Уж кто-кто, а он, естественно, сам знал, что помещения Палаты и их обстановка разорительных затрат не требуют. Двухэтажному строению на улице Цандера можно было обойтись и без видимых останкинским пешеходам пространственных приобретений. Когда следовало что-либо в Палате раздвинуть, углубить или возвысить, это происходило сейчас же по волевому заказу, утвержденному им, Шубниковым. При благонадежии в делах Шубников стал доверять подробности заказов директору Голушкину и его помощникам. Был оборудован в Палате и пульт Метаморфоз. Все возникало – веди искусствоведов и ювелиров! – как подлинное, не то что в сиротских павильонах жалкого «Мосфильма». Излишествами же сейчас казались Шубникову два рукава дворцовой лестницы, золоченые копья и шлемы, плафоны размером со скаковое поле. Достойны ли были этих лестниц и плафонов ученики, всякая шваль? Подай им чего-нибудь роскошного! «И что это Голушкина тянет к классицизму? – думал, раздражаясь, Шубников. – И мне подсунул мебель с канделябрами и жирандолями! Может быть, он в душе просветитель? Но ожидает Бонапарта?» Голушкину, Ладошину, а заодно и ходячему процессору Бурлакину довелось бы сейчас услышать, возможно, и обидные слова, но Тамара Семеновна в ларинском платье и с бумагами в руках грохоту мешала. Шубников понимал, что раздражение его вызвано не лестницей из Зимнего дворца (хотя и ею: таких лестниц ему пока не выкатывали), а ожиданием каких-то неприятностей, может быть, и скандала. Отнюдь не безболезненной оказалась пропажа или отлучка Любови Николаевны.

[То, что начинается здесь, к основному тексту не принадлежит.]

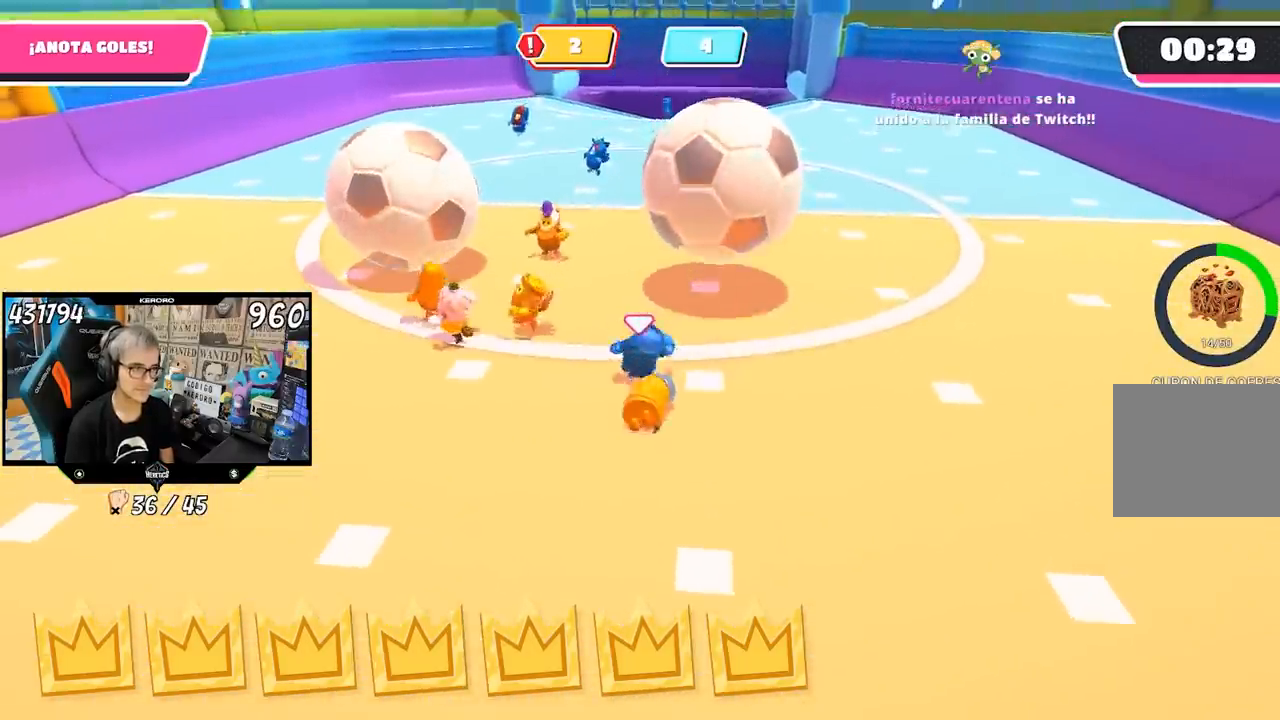
{"buttons": [], "left_stick": "left", "right_stick": "center", "events": [[300, "right_stick", "right"], [400, "right_stick", "center"]]}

– Ладно, показывайте мне классы, – приказал Шубников. – Но без церемоний и без остановки уроков. Будто нас и нет.
– Но ученики хотели бы и поговорить с вами…
– Что? – недовольно обернулся Шубников в сторону Тамары Семеновны и замолк.
Справа в свите, но и несколько поодаль от нее и сам по себе шел Перегонов. Шубников чуть было не поинтересовался у Голушкина, отчего возникли посторонние, но посчитал, что пусть Перегонов походит, ему тоже требовалось роскошное, может, Растреллиева лестница заставит его расстроиться, может, и был в ней резон.
– Ученики имеют претензии? – спросил Шубников.
– Наверное, они хотят о портретах… – поспешил Голушкин.